Los que estaban a favor eran escritores de a barrio. Los que se habían hecho en las madrizas de las esquinas, compartiendo las caguamas, y de ahí habían sacado su libro de crónicas (y en ocasiones hasta premiados), los que sabían un carajo de gramática o de acentuación, pero se animaban a escribir así, sin miedo, cómo se les ocurriera, y los resultados eran no perfectos, pero sí buenos porque tras de esos ejercicios hay lo que exige la escritura: una honestidad suprema. 

Entonces hay escritores de diez, de 12, de 20 años que traen una prosa bestial y que gracias a estos talleristas literarios comunitarios consiguen perfeccionar sus técnicas de escritura, aventurarse, perderle el miedo a la palabra escrita. 

Hace algunos meses me tocó ser testigo del trabajo que realizan estos talleristas con los usuarios, de leer algunos de los trabajos, y les puedo asegurar que uno se encuentra desde el tallerista que les ayuda los niños a crear cuentos por medio de que ellos mismos hagan sus historietas, hasta niños que ya escriben sus primeros poemas con la ayuda de la tallerista. Incluso hasta un corrido hecho por niños a Flores Magón hay. 

Comunidades donde apenas si habían escuchado la palabra “literatura” tuvieron acceso con estos talleres (y además gratuitos), impartidos por las distintas alcaldías de la Ciudad de México mediante programas, a la palabra, a la libertad de la creación, a reconocer que la literatura no está solo en los libros sino en lo que se escucha, en lo que se admira del barrio donde uno vive. Ignoro si en Zacatecas exista algo parecido, y espero me lo hagan saber. 

Talleristas de crónica, de cuento, de poesía hacen una labor por demás noble de trabajo comunitario. Estoy seguro que en un futuro de ahí saldrán Premios Nacionales y generaciones de autores que se reconocerán, más allá del tufo intelectual que siempre se aprecia en estos círculos, en la cancha de futbol, en el frontón a la salida de la escuela, en los personajes que conocieron gracias a la literatura y a los talleristas de literatura que trabajan en las 16 alcaldías con un apoyo económico que el gobierno de la ciudad les otorga mensualmente. 

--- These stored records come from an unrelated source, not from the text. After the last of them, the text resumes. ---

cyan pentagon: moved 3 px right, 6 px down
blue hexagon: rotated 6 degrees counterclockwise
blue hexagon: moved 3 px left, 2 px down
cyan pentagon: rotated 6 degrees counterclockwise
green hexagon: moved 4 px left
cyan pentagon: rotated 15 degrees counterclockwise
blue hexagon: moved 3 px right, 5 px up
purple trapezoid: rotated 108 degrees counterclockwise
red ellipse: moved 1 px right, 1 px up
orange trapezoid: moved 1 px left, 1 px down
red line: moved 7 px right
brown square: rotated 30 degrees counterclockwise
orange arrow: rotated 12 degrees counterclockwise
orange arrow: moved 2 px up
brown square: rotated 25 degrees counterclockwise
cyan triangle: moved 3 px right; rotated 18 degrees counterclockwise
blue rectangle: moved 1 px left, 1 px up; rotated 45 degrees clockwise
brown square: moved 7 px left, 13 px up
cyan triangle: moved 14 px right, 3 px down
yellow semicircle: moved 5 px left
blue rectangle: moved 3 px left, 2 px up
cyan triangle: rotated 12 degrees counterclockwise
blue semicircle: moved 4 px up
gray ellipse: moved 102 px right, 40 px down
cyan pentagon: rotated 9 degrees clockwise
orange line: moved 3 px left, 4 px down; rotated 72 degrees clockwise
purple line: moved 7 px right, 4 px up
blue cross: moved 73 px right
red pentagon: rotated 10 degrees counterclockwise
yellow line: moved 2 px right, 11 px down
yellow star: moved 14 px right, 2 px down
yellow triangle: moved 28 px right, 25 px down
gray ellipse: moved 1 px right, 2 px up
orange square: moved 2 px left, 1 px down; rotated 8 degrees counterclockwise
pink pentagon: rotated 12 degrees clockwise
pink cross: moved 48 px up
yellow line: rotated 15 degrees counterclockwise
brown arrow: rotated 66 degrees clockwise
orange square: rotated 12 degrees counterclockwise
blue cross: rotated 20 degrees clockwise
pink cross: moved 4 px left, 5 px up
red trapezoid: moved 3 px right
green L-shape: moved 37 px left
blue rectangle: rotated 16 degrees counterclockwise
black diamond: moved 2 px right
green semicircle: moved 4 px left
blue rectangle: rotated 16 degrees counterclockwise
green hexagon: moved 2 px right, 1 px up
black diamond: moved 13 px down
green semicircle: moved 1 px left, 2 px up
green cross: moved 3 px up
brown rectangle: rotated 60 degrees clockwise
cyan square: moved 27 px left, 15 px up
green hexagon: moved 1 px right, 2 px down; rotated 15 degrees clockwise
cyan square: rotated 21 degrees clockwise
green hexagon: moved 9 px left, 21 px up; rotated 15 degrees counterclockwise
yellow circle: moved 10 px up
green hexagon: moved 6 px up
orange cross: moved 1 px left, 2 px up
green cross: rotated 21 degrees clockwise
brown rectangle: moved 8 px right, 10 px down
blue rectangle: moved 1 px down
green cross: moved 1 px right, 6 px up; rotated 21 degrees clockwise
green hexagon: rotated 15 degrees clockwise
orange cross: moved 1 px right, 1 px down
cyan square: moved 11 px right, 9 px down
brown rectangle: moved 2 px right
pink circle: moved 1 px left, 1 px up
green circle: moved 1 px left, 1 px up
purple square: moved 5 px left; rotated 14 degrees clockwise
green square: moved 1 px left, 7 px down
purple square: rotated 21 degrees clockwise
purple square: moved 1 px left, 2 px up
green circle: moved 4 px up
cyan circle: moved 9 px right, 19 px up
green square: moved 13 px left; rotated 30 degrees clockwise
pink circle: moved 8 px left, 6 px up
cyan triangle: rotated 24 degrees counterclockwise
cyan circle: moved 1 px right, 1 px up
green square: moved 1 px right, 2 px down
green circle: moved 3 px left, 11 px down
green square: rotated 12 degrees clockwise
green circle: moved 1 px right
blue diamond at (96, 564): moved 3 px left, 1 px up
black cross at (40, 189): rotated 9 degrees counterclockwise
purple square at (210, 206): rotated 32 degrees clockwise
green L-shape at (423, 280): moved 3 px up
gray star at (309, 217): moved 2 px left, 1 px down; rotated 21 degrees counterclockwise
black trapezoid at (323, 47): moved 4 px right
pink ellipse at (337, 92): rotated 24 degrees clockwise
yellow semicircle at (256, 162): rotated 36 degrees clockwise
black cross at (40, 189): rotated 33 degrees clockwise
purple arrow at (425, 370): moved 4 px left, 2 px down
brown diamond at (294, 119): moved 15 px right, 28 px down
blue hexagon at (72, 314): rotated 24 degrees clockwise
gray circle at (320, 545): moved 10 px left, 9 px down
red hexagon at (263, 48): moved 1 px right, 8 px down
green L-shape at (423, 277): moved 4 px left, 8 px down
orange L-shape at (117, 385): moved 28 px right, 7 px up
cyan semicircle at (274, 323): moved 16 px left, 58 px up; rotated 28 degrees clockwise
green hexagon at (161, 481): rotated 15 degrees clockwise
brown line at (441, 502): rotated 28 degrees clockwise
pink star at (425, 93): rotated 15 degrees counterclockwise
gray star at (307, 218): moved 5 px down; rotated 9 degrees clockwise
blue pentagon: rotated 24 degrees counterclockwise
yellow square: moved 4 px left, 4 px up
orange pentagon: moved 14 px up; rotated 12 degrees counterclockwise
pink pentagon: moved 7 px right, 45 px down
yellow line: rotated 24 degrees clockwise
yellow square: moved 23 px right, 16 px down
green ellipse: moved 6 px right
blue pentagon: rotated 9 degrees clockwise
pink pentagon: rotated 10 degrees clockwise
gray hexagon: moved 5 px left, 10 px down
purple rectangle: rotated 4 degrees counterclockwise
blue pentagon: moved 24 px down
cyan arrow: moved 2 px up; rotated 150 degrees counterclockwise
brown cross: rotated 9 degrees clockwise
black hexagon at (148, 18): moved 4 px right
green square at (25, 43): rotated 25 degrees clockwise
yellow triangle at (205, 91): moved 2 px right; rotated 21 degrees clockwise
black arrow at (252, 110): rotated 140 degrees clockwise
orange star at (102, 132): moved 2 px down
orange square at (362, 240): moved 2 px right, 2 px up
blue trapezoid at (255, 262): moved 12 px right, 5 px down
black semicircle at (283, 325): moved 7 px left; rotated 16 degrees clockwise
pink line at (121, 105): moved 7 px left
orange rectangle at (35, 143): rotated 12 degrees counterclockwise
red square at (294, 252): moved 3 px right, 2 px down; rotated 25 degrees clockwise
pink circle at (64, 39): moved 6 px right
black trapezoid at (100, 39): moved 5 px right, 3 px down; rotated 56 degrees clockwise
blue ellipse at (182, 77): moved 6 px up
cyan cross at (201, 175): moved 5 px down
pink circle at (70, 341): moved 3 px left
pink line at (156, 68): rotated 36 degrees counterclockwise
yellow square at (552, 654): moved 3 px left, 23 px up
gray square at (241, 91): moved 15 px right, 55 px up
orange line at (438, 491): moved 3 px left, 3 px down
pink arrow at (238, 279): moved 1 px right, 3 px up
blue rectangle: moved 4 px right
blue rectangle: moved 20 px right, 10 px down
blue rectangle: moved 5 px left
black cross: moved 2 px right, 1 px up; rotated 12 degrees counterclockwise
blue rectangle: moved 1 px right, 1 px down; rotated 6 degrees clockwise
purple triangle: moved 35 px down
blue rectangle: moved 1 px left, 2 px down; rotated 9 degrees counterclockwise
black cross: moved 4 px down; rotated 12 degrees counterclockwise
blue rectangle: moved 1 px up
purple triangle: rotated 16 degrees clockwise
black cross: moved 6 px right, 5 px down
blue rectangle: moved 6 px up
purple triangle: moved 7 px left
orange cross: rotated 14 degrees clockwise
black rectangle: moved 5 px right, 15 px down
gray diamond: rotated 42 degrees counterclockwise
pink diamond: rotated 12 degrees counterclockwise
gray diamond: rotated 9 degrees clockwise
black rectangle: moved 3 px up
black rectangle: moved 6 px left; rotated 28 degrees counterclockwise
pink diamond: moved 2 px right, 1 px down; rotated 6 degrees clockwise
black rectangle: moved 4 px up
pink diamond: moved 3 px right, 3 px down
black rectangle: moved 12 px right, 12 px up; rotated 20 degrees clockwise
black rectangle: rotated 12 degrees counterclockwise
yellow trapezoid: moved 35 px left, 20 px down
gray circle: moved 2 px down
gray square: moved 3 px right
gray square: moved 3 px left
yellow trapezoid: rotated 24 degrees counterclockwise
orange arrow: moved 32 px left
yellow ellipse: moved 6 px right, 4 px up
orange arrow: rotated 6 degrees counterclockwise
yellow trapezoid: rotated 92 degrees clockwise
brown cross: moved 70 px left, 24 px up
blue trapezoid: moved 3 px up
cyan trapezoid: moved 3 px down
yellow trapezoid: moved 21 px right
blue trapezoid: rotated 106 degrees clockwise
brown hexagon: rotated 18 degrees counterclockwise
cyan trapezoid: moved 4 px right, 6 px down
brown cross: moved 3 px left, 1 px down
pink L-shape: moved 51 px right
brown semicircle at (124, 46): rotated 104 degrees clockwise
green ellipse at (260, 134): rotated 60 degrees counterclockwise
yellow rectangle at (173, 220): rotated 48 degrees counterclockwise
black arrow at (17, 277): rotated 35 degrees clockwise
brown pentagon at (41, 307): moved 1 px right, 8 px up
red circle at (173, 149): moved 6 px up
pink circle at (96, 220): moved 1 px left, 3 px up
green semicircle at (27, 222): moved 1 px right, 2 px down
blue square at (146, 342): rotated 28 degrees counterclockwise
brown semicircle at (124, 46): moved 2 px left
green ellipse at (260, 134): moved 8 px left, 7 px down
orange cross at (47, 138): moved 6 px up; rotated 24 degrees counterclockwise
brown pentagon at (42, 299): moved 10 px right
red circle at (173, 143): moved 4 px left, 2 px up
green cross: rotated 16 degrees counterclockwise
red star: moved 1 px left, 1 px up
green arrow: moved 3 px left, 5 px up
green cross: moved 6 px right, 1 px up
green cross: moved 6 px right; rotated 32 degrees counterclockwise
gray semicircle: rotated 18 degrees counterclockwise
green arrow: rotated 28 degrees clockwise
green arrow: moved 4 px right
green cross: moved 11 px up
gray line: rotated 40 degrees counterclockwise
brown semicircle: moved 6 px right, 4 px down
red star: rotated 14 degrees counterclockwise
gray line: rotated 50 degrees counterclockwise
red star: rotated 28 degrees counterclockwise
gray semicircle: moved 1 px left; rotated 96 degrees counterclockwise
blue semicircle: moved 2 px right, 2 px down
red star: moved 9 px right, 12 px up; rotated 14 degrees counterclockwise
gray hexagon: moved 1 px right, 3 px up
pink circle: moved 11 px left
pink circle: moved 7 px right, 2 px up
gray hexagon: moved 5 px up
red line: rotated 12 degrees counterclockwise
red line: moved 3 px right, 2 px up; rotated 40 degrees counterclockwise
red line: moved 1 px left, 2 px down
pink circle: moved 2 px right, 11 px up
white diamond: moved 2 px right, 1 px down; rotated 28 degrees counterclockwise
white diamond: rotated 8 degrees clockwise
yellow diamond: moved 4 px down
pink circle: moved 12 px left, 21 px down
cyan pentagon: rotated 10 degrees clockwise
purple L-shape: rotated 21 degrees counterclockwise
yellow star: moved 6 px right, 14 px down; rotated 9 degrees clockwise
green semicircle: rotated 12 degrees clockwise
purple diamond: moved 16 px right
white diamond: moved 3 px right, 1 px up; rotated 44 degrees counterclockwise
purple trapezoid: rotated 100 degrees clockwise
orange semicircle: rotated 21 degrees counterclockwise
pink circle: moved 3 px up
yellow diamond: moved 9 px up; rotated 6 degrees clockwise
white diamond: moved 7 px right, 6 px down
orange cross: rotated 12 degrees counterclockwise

Si de los mejores trabajos que presenten los usuarios se consiguiera una antología sería un trabajo comunitario que motivaría a los demás a escribir desde sus barrios, colonias; aparte de que significaría un reconocimiento a la labor de los talleristas de literatura que con tanto ahínco y paciencia no solo enseñan el maravilloso arte de la literatura sino que lo modifican, hacen sus propias técnicas, poesía con crayolas, tendederos de textos, se valen de todos los recursos (y miren que son limitados) para que el niño, el adolescente, el adulto o el adulto mayor pierdan primero el miedo a la palabra escrita y luego se suelten a contar todo lo que quieran contar. Y les aseguro que es un montón. Me tocó leer una crónica de un señor de 87 años que hablaba de cómo era su colonia en Iztapalapa, ¿se imaginan? Hay un trabajo de memoria histórica impresionante que se está recuperando en esos textos, en esos testimonios. Un muy merecido reconocimiento a todos los talleristas de literatura que participan en tan increíble labor. Yo al menos me quedé con un muy buen sabor de boca de su trabajo y los admiro porque sé bien que trabajar con las letras no es tan sencillo, que en ocasiones se enfrentan a usuarios que nunca han leído un libro en su vida, que nunca han escrito más allá de su nombre en documentos. Ahí, en esos centros, está la literatura. Ahí es donde deberían acudir los académicos en lugar de a sus anodinas conferencias. Ahí es donde se va a gestar el cambio. Y, por supuesto, una vez que aprendan a escribir, a contar, puede, incluso, llegar la transformación social por medio de la palabra escrita. Felicidades talleristas.